• Problem to solve:
Start at the line with "index pip: (36, 216)" in the records below, stop at the line with "pinky tip: (60, 338)", and return every line in that span exactly, the two end lines included.

Pose landmark coordinates:
-- Opening Marker --

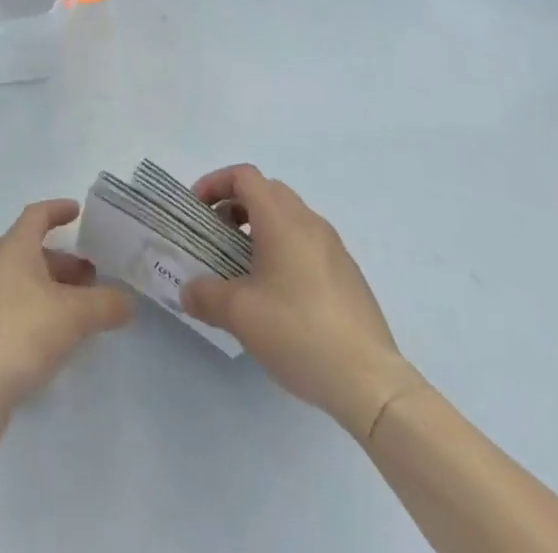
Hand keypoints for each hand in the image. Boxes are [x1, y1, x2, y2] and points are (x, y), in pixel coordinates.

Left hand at [0, 199, 133, 415]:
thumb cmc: (21, 333)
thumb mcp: (73, 316)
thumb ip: (105, 304)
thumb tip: (128, 301)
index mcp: (13, 249)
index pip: (36, 216)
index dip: (58, 210)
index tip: (79, 212)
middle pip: (33, 252)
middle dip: (65, 261)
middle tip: (95, 275)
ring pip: (27, 283)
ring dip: (55, 289)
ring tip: (85, 310)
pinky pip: (18, 309)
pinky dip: (42, 312)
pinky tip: (60, 338)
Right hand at [180, 165, 425, 440]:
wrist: (370, 380)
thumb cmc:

-- Closing Marker --

• Your response:
index pip: (36, 216)
index dip: (58, 210)
index tip: (79, 212)
middle pip: (33, 252)
middle dip: (65, 261)
middle tip: (95, 275)
ring pip: (27, 283)
ring dip: (55, 289)
ring tip: (85, 310)
pinky pip: (18, 309)
pinky dip: (42, 312)
pinky tip: (60, 338)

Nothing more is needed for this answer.